Text excerpt.
* * * *

Peek and Poke

Remember the days when all the tools at hand looked like a Basic interpreter with 30 commands, the most usable being PEEK, POKE and PRINT? Yes, that's been a while...

Nevertheless, a few months ago I found myself doing lots of "printf-style debugging" again. Even with some basic IDE support that nicely displays QString and QByteArray, digging into more complex structures was just no fun. One of the reasons was certainly that we humans like to think of a QHash at a "higher level" of abstraction, in a way that's fairly different from the actual implementation - and it's only the low level implementation a debugger usually sees.

One solution is to bridge the gap between the low level (pointers, anonymous unions, ...) and the high level (a bunch of keys with associated values) externally. This is done by asking the debugger for the type of an object only, and then - instead of asking for the low level data - tell it what part of the application's memory is a hash key and what part is the corresponding value. This information is then transfered to Qt Creator's "Locals & Watchers" view.

Below is the result for some nested containers and two QObjects with a parent-child relationship:

Code using nested containersDisplay of nested containers

Code using QObjectDisplay QObjects

In the latter case the "more traditional" approach of displaying low-level data would produce:

Low level QObject display

The low-level display of a QHash is even less impressive. Of course, Qt Creator can easily toggle between the views, but it's rarely needed.

* * * *

What needs to be done.
Could you copy the Peek and Poke text word for word, starting with "Peek and Poke" and going on through "debugger usually sees."?

* * * *

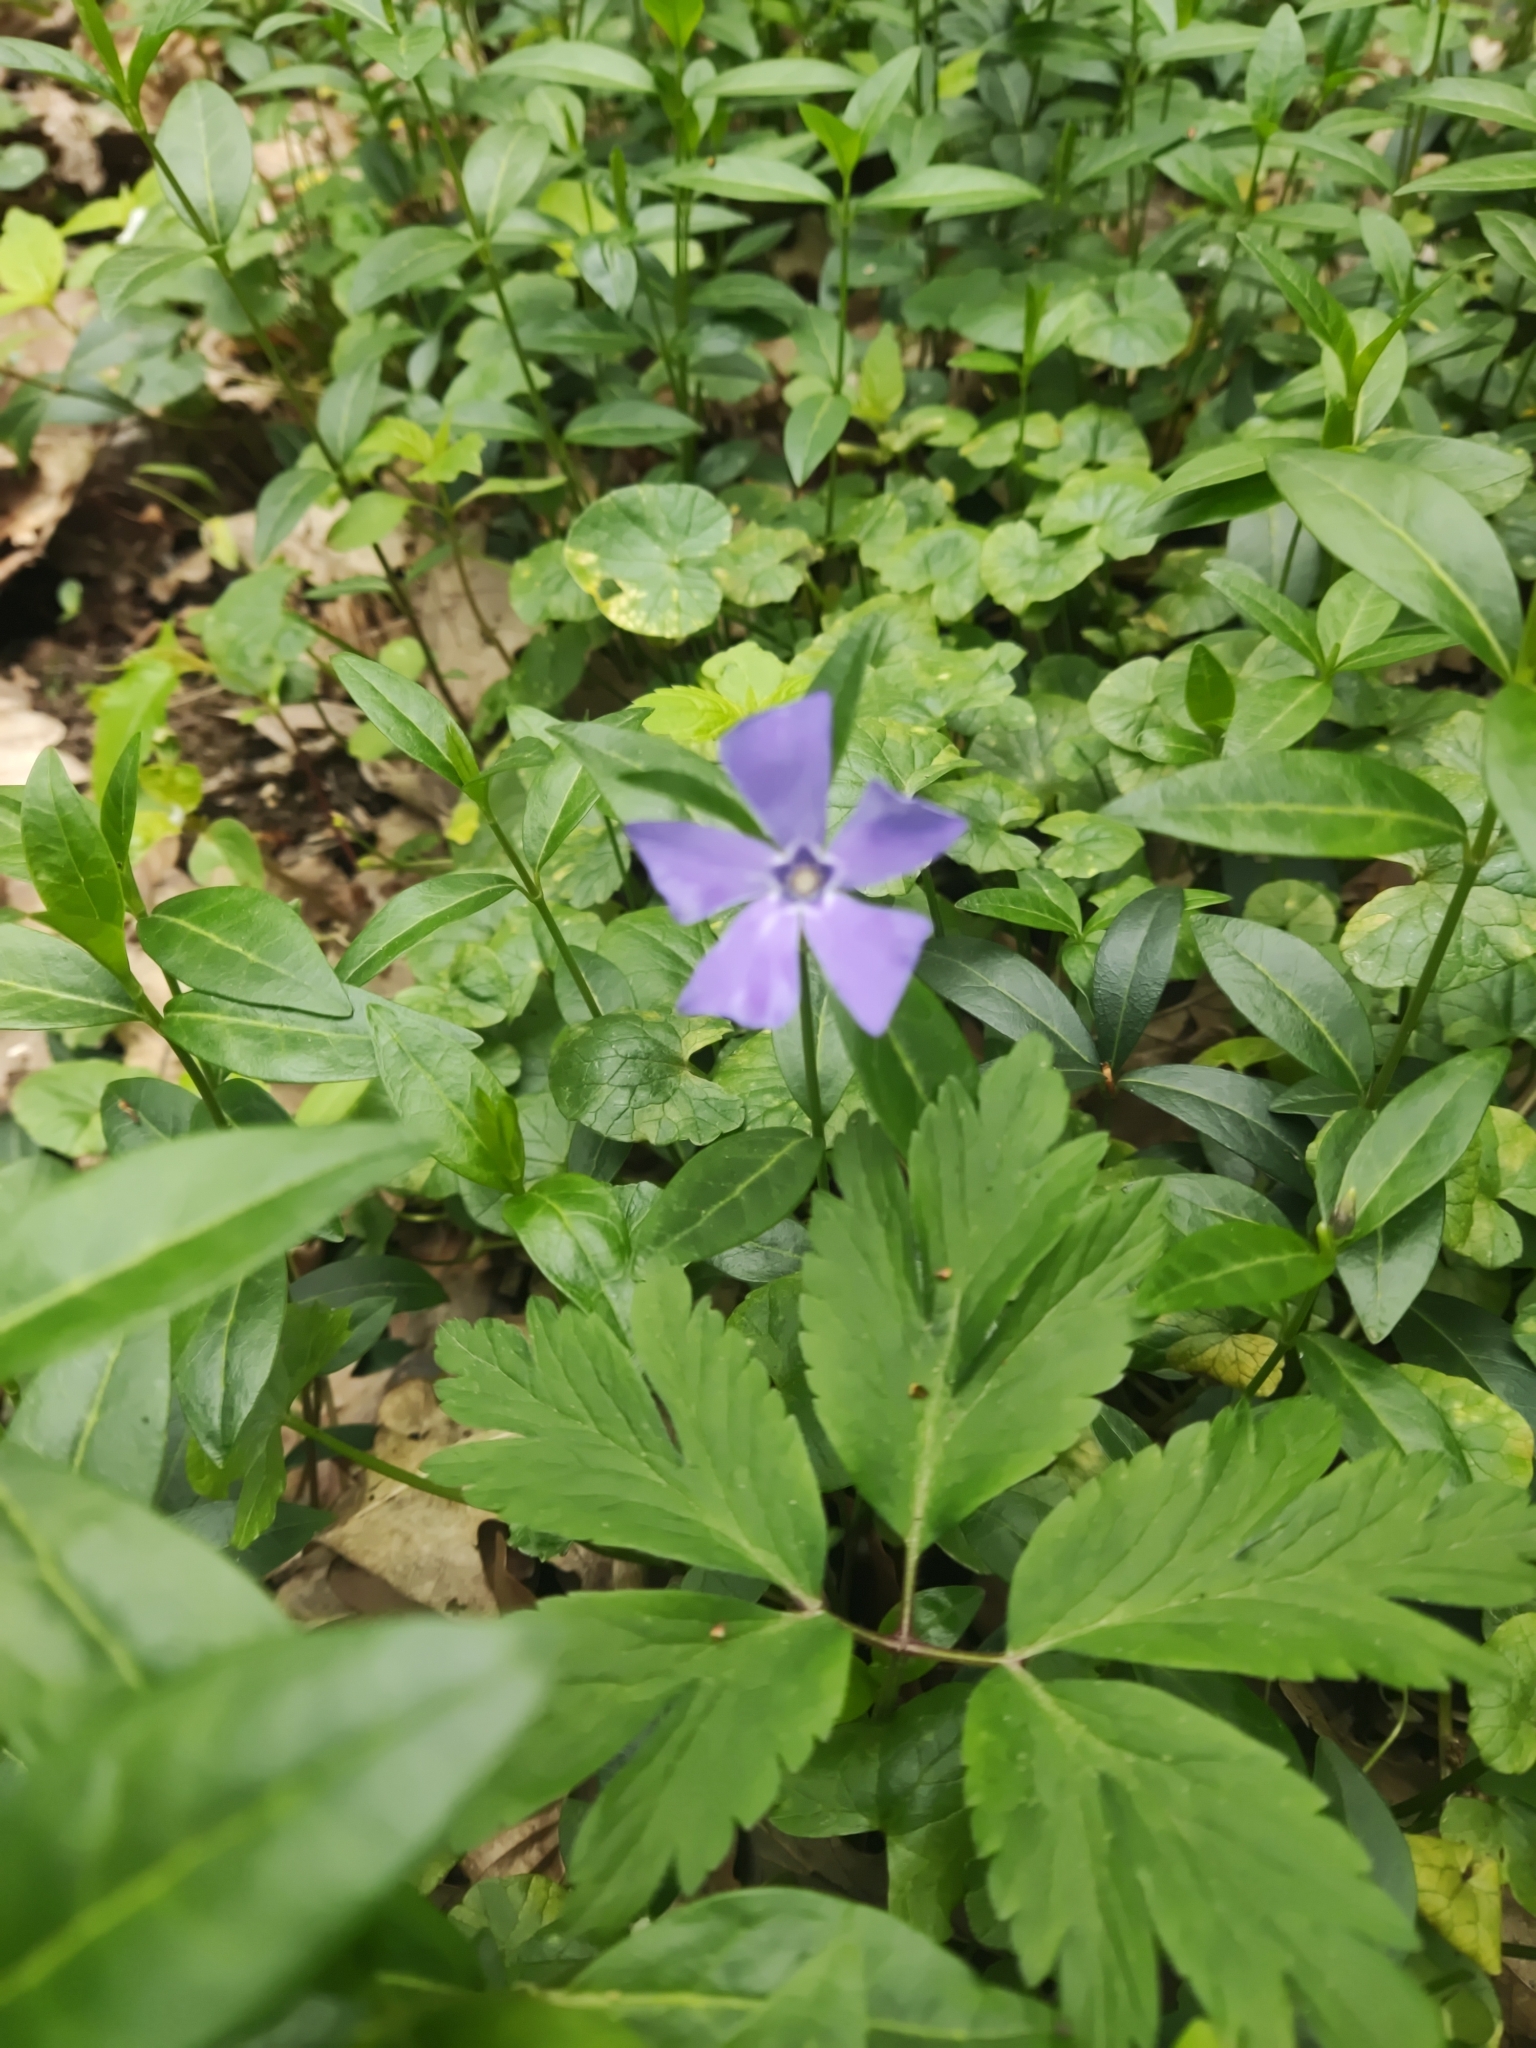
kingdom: Plantae
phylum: Tracheophyta
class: Magnoliopsida
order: Gentianales
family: Apocynaceae
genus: Vinca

* * * *

Solved exercise.
Peek and Poke

Remember the days when all the tools at hand looked like a Basic interpreter with 30 commands, the most usable being PEEK, POKE and PRINT? Yes, that's been a while...

Nevertheless, a few months ago I found myself doing lots of "printf-style debugging" again. Even with some basic IDE support that nicely displays QString and QByteArray, digging into more complex structures was just no fun. One of the reasons was certainly that we humans like to think of a QHash at a "higher level" of abstraction, in a way that's fairly different from the actual implementation - and it's only the low level implementation a debugger usually sees.